At the beginning of the month, local stocks rose after reports that the two economic superpowers agreed in principle to reduce tariffs in phases.

Expectations were quickly dashed as U.S. congressional support for pro-democracy activities and human rights in Hong Kong emerged as a new factor that might derail the discussions between the countries.

The Senate unanimously passed a bill to support human rights in Hong Kong following months of anti-government protests, an action that led to China threatening “strong countermeasures.”

Korea faced uncertainty as the General Security of Military Information Agreement (Gsomia) information sharing agreement with Japan was set to expire Friday at midnight.

Analysts say the end of agreement with Japan could imperil the alliances with both Japan and the United States and trigger economic retaliation.

“[When Gsomia ends], worsening ties with Japan could be a problem,” said Kim Dae-joon, an analyst at Korea Investment & Securities. “But what is worse is the uncomfortable relations with the United States.
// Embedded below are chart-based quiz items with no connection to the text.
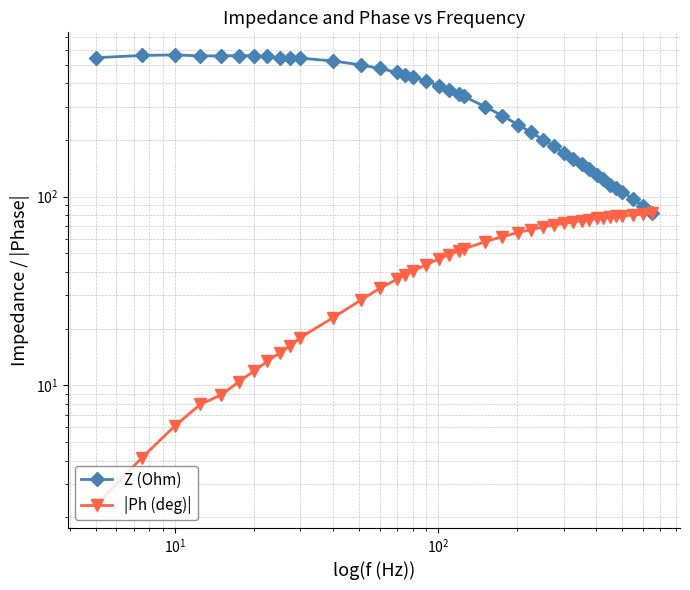

True or false: |Ph (deg)| has a value of 94.3 at 28.

False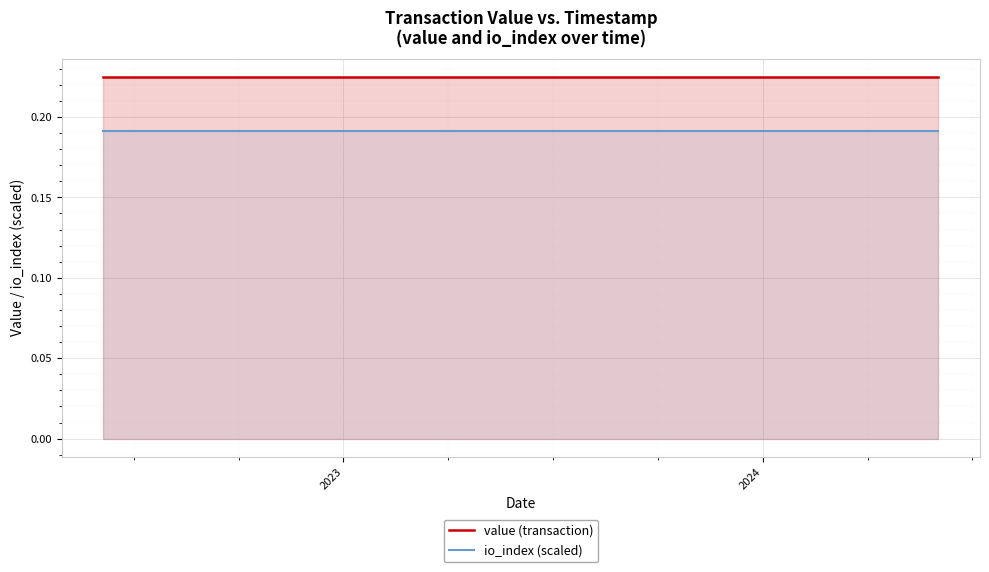

True or false: value (transaction) and io_index (scaled) cross at least once.

False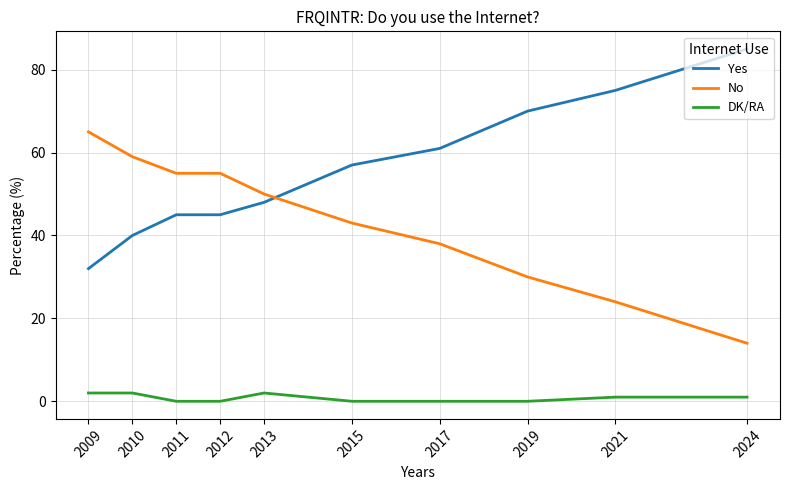

How many lines are shown in the chart?

3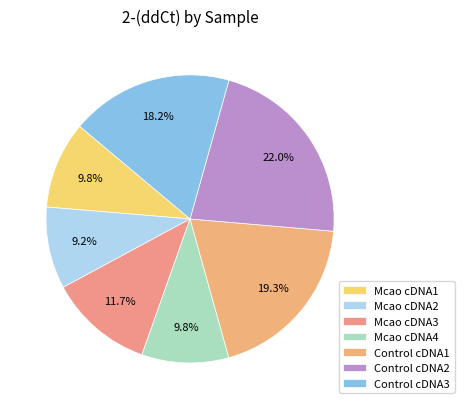

True or false: Control cDNA2 accounts for 36% of the total.

False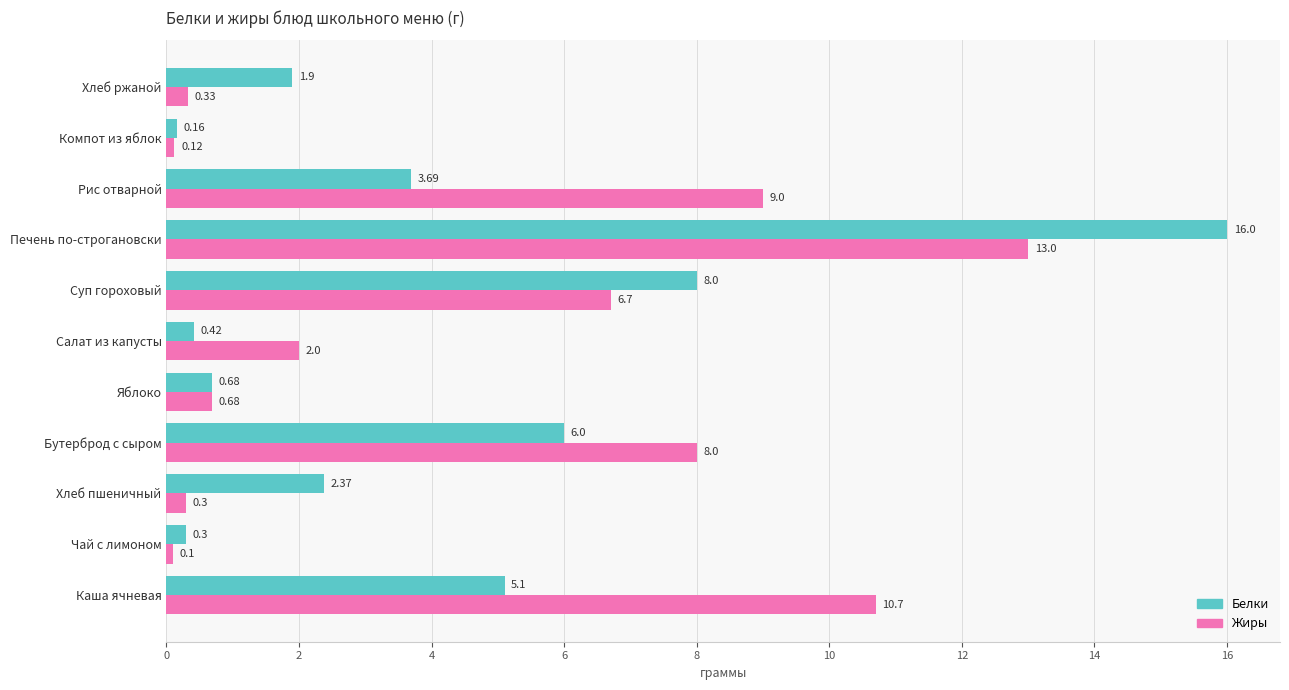

Which series has the widest spread of values?

Белки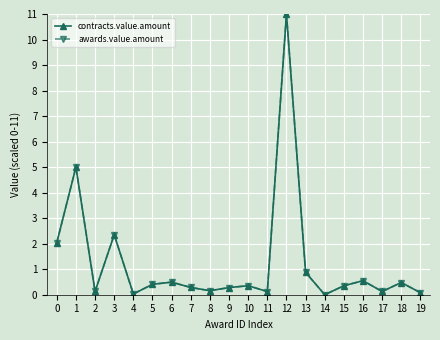

Where is the first local maximum for contracts.value.amount?

1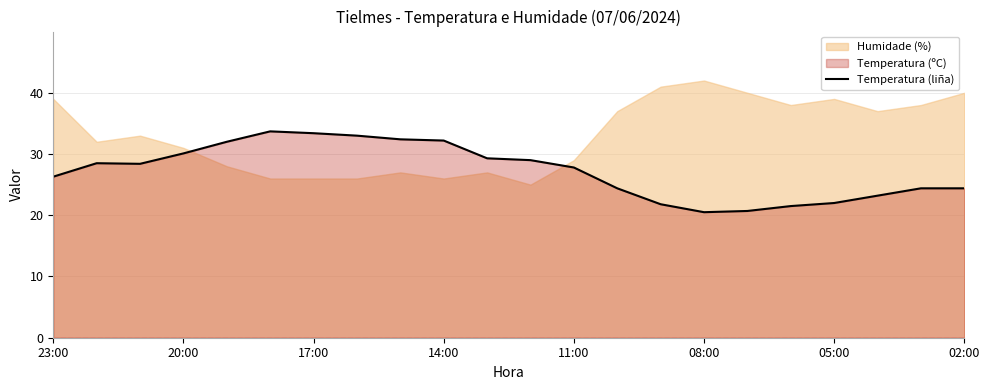

True or false: Temperatura (liña) has a value of 32.2 at 14:00.

True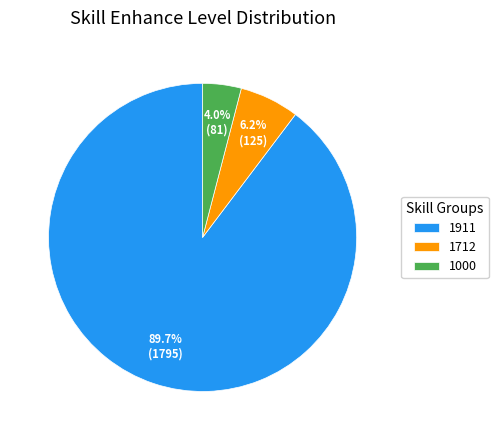

What portion of the pie excludes 1712?

93.8%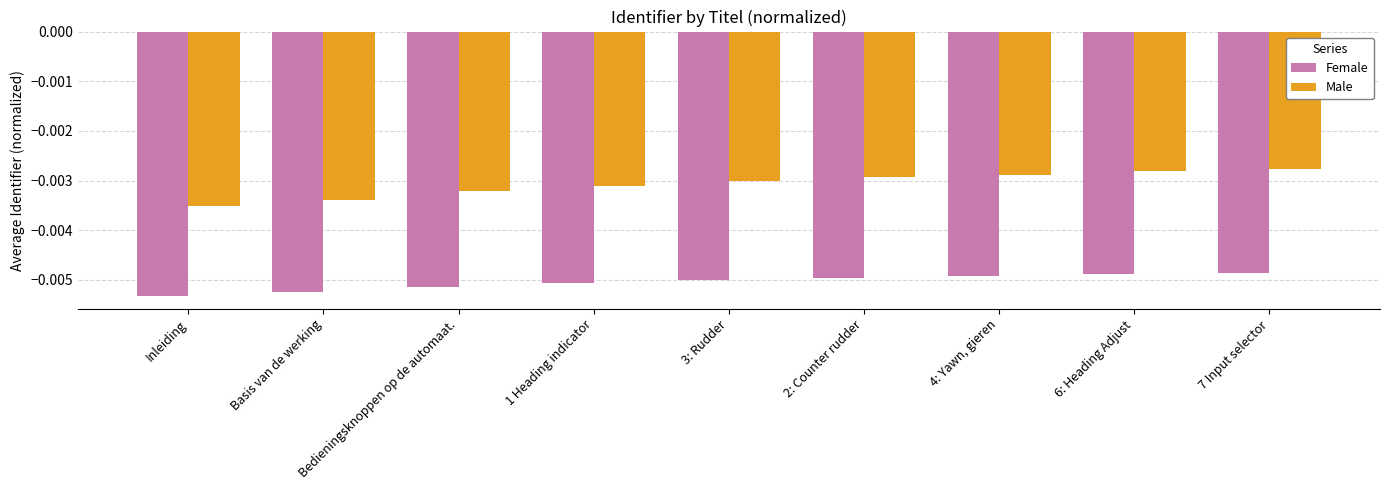

Which category has the lowest value in the Male series?

Inleiding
Since Gsomia is directly related to U.S. security issues, the termination could cause worries that Korea will face possible retaliatory action.”

Kim offered various scenarios, but exports like machinery, automobiles and semiconductors are the most likely targets given that the United States is the second largest exporting destination for Korea.

The main index fell as much as 1.35 percent on Thursday as reports on a further delay of a formal agreement between China and the United States stoked investor concerns.

Next week’s focus will be the central bank’s announcement of a revised economic forecast for the year and a key interest rate decision.

The Bank of Korea will likely lower its current growth forecast of 2.2 percent.